In case you're not sure what I'm talking about, I'll do my best to paraphrase the story from Luke 17:11-19:
Jesus was travelling to Jerusalem. As he was walking along, a group of ten lepers called to him, calling him "Master," and asking him to have mercy on them. Jesus told them to show themselves to the priests, so they started off and found that they had been cleansed from the leprosy. One of them turned around at that point, loudly glorified God, and then fell down at Jesus' feet, thanking him. Jesus asked where the other nine men were, and wondered that only this stranger - a Samaritan, of all things, was the only one who returned to give glory to God. So, Jesus told him to stand up, because his faith had healed him.
Now, here's my "aha." The whole point wasn't really that the man came back to say "thank-you," and the others were ungrateful. The others were actually doing exactly what Jesus said to do. The interesting thing is, that so was the man who turned back. The question here is, who is your priest?
Jews under Levitical law were required to show themselves to the priest when they were healed from a skin disease. Until that point, they were quarantined, and considered unclean. The only way they could be considered clean again, and able to be around other people, was to offer sacrifices, and have blood and oil put on them by the priest, in a pretty long, tedious process (Leviticus 14:1-32).
So why did this Samaritan come back?
I think that he realized who Jesus was. The writer of Hebrews points out that Jesus was "a priest forever, after the order of Melchisedec" (Hebrews 5:6). So when Jesus told him to show himself to the priest, he decided to bypass the priests in the temple for the "Priest Forever." He gave glory to God.
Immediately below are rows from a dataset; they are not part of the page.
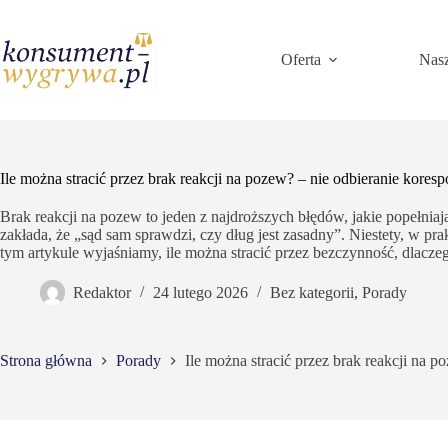
Przejdź
do
treści
Oferta
Nasz
Ile można stracić przez brak reakcji na pozew? – nie odbieranie koresp
Brak reakcji na pozew to jeden z najdroższych błędów, jakie popełnia
zakłada, że „sąd sam sprawdzi, czy dług jest zasadny”. Niestety, w pra
tym artykule wyjaśniamy, ile można stracić przez bezczynność, dlaczeg
Redaktor
24 lutego 2026
Bez kategorii
,
Porady
Strona główna
Porady
Ile można stracić przez brak reakcji na p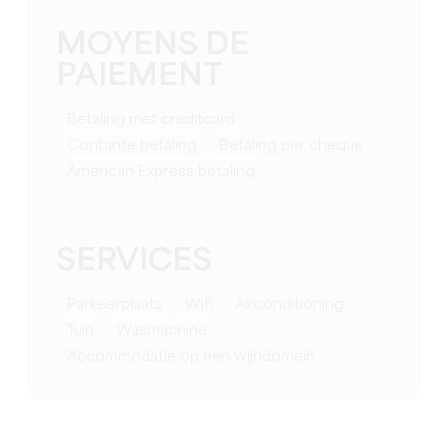
MOYENS DE
PAIEMENT
Betaling met creditcard
Contante betaling
Betaling per cheque
American Express betaling
SERVICES
Parkeerplaats
Wifi
Airconditioning
Tuin
wasmachine
Accommodatie op een wijndomein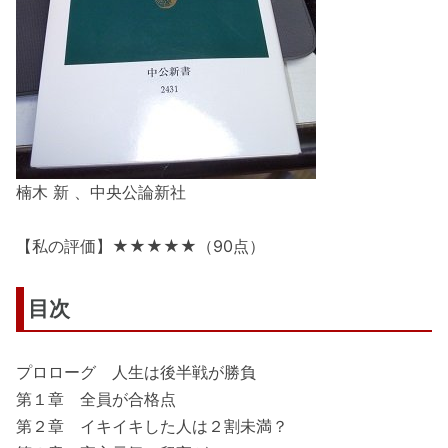
楠木 新 、中央公論新社
【私の評価】★★★★★（90点）
目次
プロローグ 人生は後半戦が勝負
第１章 全員が合格点
第２章 イキイキした人は２割未満？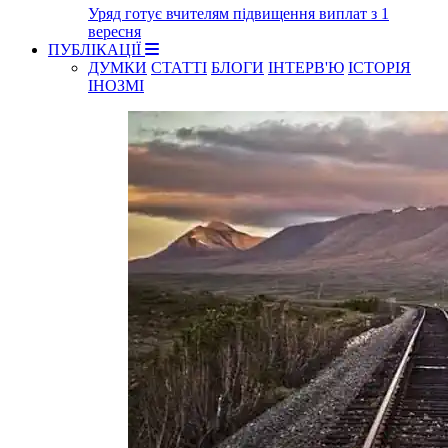
Уряд готує вчителям підвищення виплат з 1
вересня
ПУБЛІКАЦІЇ
ДУМКИ
СТАТТІ
БЛОГИ
ІНТЕРВ'Ю
ІСТОРІЯ
ІНОЗМІ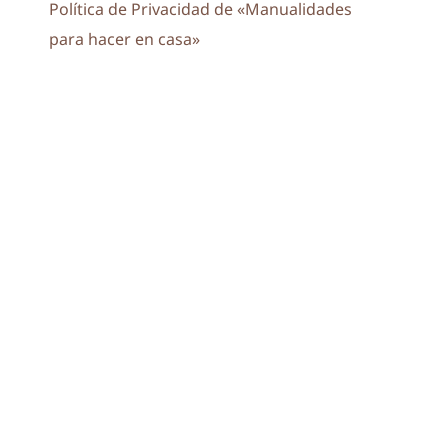
Política de Privacidad de «Manualidades
para hacer en casa»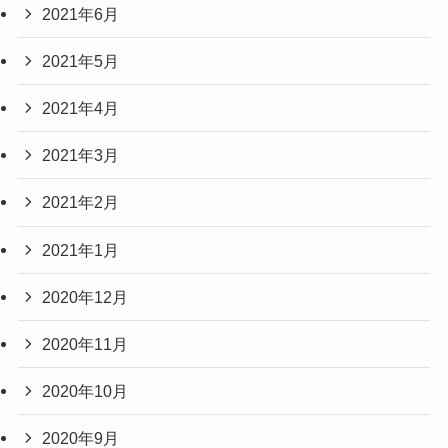
2021年6月
2021年5月
2021年4月
2021年3月
2021年2月
2021年1月
2020年12月
2020年11月
2020年10月
2020年9月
He realized where the healing came from, and to whom he owed the praise. He was the only one to have faith in the Salvation of Jesus Christ, instead of faith in the Law.
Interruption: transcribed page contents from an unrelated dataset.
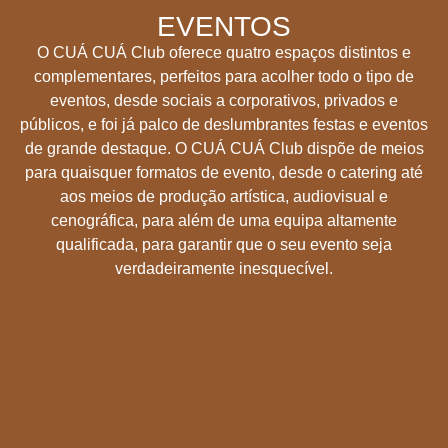
EVENTOS
O CUÁ CUÁ Club oferece quatro espaços distintos e
complementares, perfeitos para acolher todo o tipo de
eventos, desde sociais a corporativos, privados e
públicos, e foi já palco de deslumbrantes festas e eventos
de grande destaque. O CUÁ CUÁ Club dispõe de meios
para quaisquer formatos de evento, desde o catering até
aos meios de produção artística, audiovisual e
cenográfica, para além de uma equipa altamente
qualificada, para garantir que o seu evento seja
verdadeiramente inesquecível.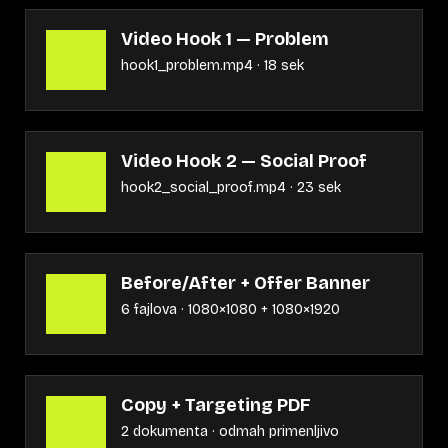
Video Hook 1 — Problem
hook1_problem.mp4 · 18 sek
Video Hook 2 — Social Proof
hook2_social_proof.mp4 · 23 sek
Before/After + Offer Banner
6 fajlova · 1080×1080 + 1080×1920
Copy + Targeting PDF
2 dokumenta · odmah primenljivo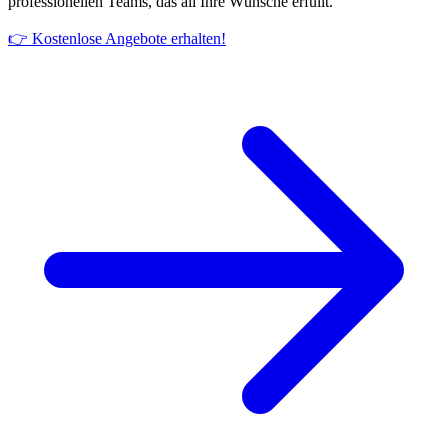
professionellen Teams, das all Ihre Wünsche erfüllt.
👉 Kostenlose Angebote erhalten!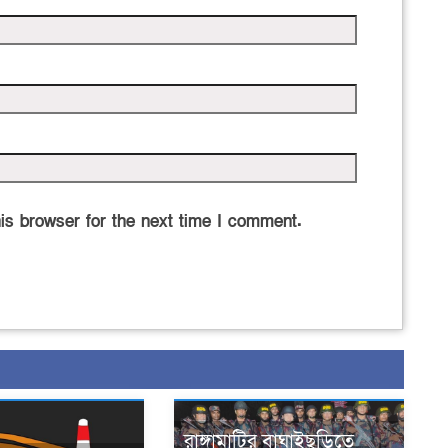
is browser for the next time I comment.
রাঙ্গামাটির বাঘাইছড়িতে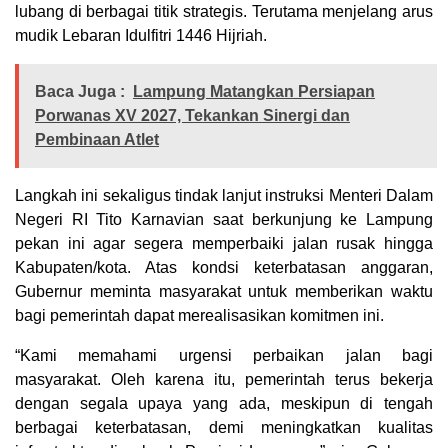
lubang di berbagai titik strategis. Terutama menjelang arus
mudik Lebaran Idulfitri 1446 Hijriah.
Baca Juga :
Lampung Matangkan Persiapan
Porwanas XV 2027, Tekankan Sinergi dan
Pembinaan Atlet
Langkah ini sekaligus tindak lanjut instruksi Menteri Dalam
Negeri RI Tito Karnavian saat berkunjung ke Lampung
pekan ini agar segera memperbaiki jalan rusak hingga
Kabupaten/kota. Atas kondsi keterbatasan anggaran,
Gubernur meminta masyarakat untuk memberikan waktu
bagi pemerintah dapat merealisasikan komitmen ini.
“Kami memahami urgensi perbaikan jalan bagi
masyarakat. Oleh karena itu, pemerintah terus bekerja
dengan segala upaya yang ada, meskipun di tengah
berbagai keterbatasan, demi meningkatkan kualitas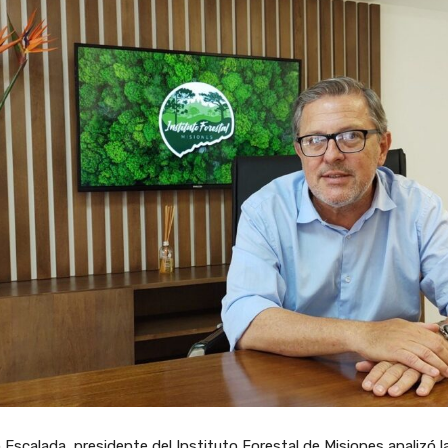
Escalada, presidente del Instituto Forestal de Misiones analizó l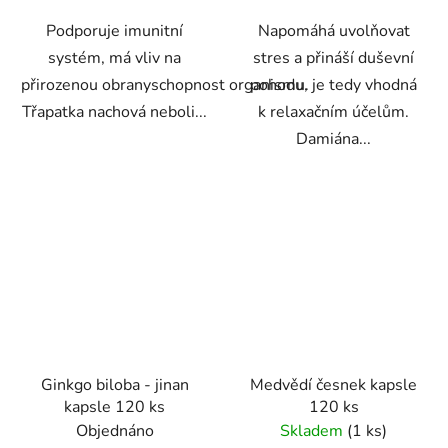
Podporuje imunitní
Napomáhá uvolňovat
systém, má vliv na
stres a přináší duševní
přirozenou obranyschopnost organismu.
pohodu, je tedy vhodná
Třapatka nachová neboli...
k relaxačním účelům.
Damiána...
Ginkgo biloba - jinan
Medvědí česnek kapsle
kapsle 120 ks
120 ks
Objednáno
Skladem
(1 ks)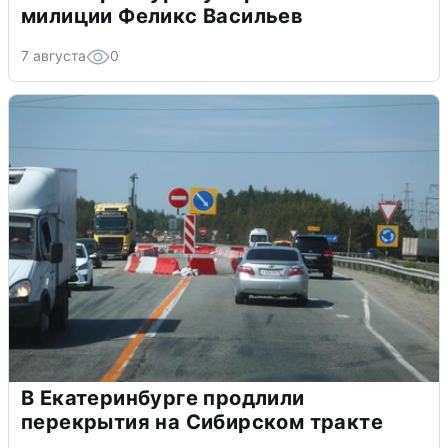
милиции Феликс Васильев
7 августа
0
В Екатеринбурге продлили
перекрытия на Сибирском тракте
So, where is your faith today? It is so much easier to believe in doctors, in treatments, in science; in short, in people and laws, than it is to believe in a Messiah we can't see, and a God we can't touch. I know that when I am faced with an illness or a problem, I try first to fix it myself, usually with information from the internet, the library, or a friend. Maybe a doctor or counselor, if it seems serious enough. But I hardly ever go directly to the Great Physician! I don't make the necessary sacrifice to my High Priest - the sacrifice of faith, and of praise.
I know that my life is in God's hands. I know that nothing can happen to me that He does not allow. And I know that He allows things to happen for a reason. So why do I doubt? And why do I try to fix things on my own?
Jesus was always commending people for their faith, and lamenting for the lack of faith in others. Interestingly, it seems that his disciples were the ones with the lack, while strangers, Samaritans, and Gentiles were the ones to show themselves faithful. Is it the same today? Are those of us who have known Jesus the longest the ones with the least faith? We've seen him work. We know about the miracles. We believe that he CAN do it, but do we believe that he WILL? Or maybe we think he needs help? I'm not really sure, but I do know that I need to practice what I preach a little bit more.
Now, I'm not saying that you should never see a doctor, or that asking advice is a bad thing. I don't believe that. However, I know that I am personally more likely to do those things first, and to go to God as an afterthought, or if nothing else works. I think it should be the other way around.
So, I am going to try to step forward in faith, and to offer sacrifice through Jesus:
"Through Him then, let us continually offer up a sacrifice of praise to God, that is, the fruit of lips that give thanks to His name. And do not neglect doing good and sharing, for with such sacrifices God is pleased." Hebrews 13:15-16.